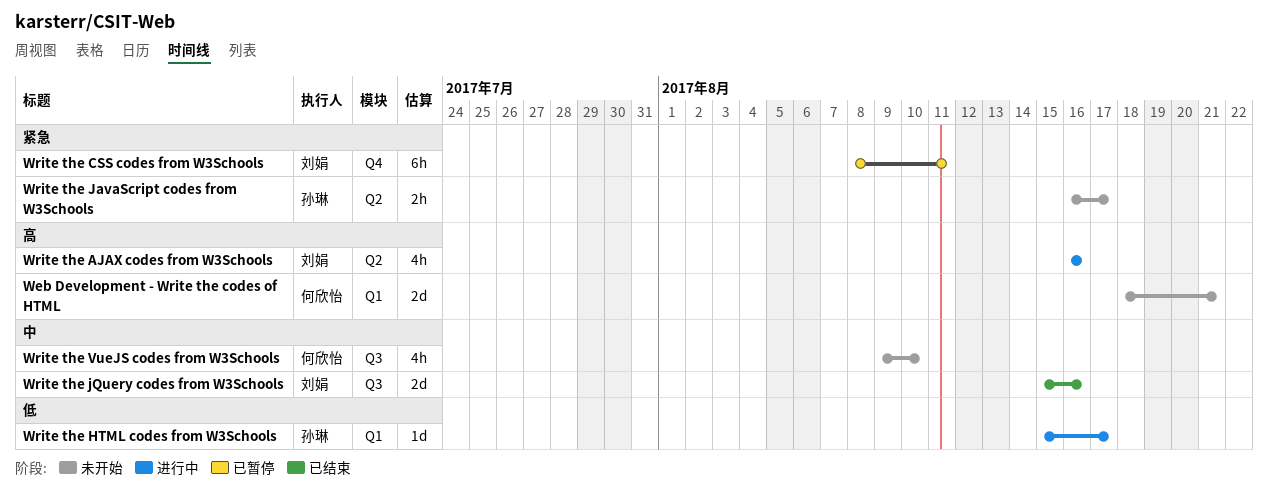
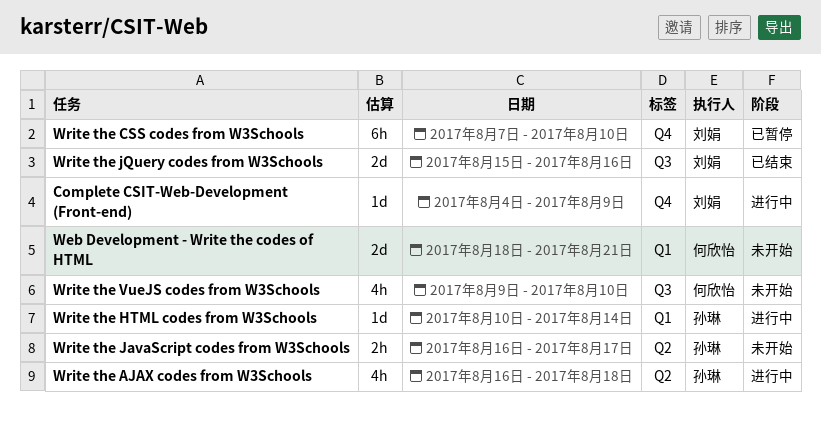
Complete CSIT-Web-Development (Front-end): none -> present
Write the AJAX codes from W3Schools, owner: 刘娟 -> 孙琳
Write the AJAX codes from W3Schools, due: Aug 16 -> Aug 18
Write the CSS codes from W3Schools, start: Aug 8 -> Aug 7
Write the CSS codes from W3Schools, due: Aug 11 -> Aug 10
Write the HTML codes from W3Schools, start: Aug 15 -> Aug 10
Write the HTML codes from W3Schools, due: Aug 17 -> Aug 14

========

[Task goal] I'd like every record printed exactly, with the pictures left out.

[Written solution]
Complete CSIT-Web-Development (Front-end): none -> present
Write the AJAX codes from W3Schools, owner: 刘娟 -> 孙琳
Write the AJAX codes from W3Schools, due: Aug 16 -> Aug 18
Write the CSS codes from W3Schools, start: Aug 8 -> Aug 7
Write the CSS codes from W3Schools, due: Aug 11 -> Aug 10
Write the HTML codes from W3Schools, start: Aug 15 -> Aug 10
Write the HTML codes from W3Schools, due: Aug 17 -> Aug 14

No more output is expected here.